Description: A smooth, clean, pale German lager with a moderately strong malty flavour and a light hop character. Deftly balances strength and drinkability, with a palate impression and finish that encourages drinking. Showcases elegant German malt flavours without becoming too heavy or filling. This style represents the modern German beer served at Oktoberfest (although it is not solely reserved for Oktoberfest; it can be found at many other ‘fests’), and is sometimes called Wiesn (“the meadow” or local name for the Oktoberfest festival).
History: Since 1990, the majority of beer served at Oktoberfest in Munich has been this style. Paulaner first created the golden version in the mid-1970s because they thought the traditional Oktoberfest was too filling. So they developed a lighter, more drinkable but still malty version that they wanted to be “more poundable” (according to the head brewer at Paulaner).
Description: A clean, crisp, delicately-balanced beer usually with a very subtle fruit and hop character. Subdued maltiness throughout leads into a pleasantly well-attenuated and refreshing finish. Characterized in Germany as a top-fermented, lagered beer. Each Köln brewery produces a beer of different character, and each interprets the Kölsch Konvention slightly differently. Due to its delicate flavour profile, Kölsch tends to have a relatively short shelf-life; older examples and imports can easily show some oxidation defects. Served in Köln in a tall, narrow 200ml glass called a Stange.

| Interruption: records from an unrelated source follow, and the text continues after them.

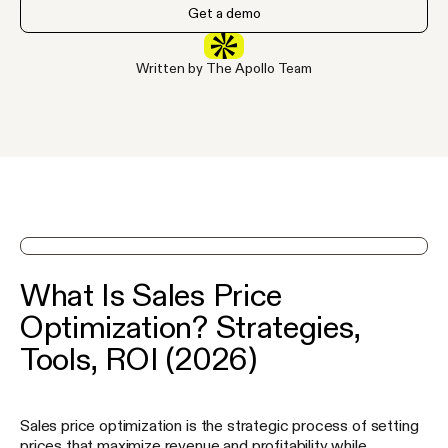
Get a demo
Written by The Apollo Team
See Apollo in action on a demo
What Is Sales Price
Optimization? Strategies,
Tools, ROI (2026)
Sales price optimization is the strategic process of setting
prices that maximize revenue and profitability while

History: Cologne, Germany (Köln) has a top-fermenting brewing tradition since the Middle Ages, but developed the beer now known as Kölsch in the late 1800s to combat encroaching bottom-fermented pale lagers. Kölsch is an appellation protected by the Kölsch Konvention (1986), and is restricted to the 20 or so breweries in and around Köln. The Konvention simply defines the beer as a “light, highly attenuated, hop-accentuated, clear, top-fermenting Vollbier.”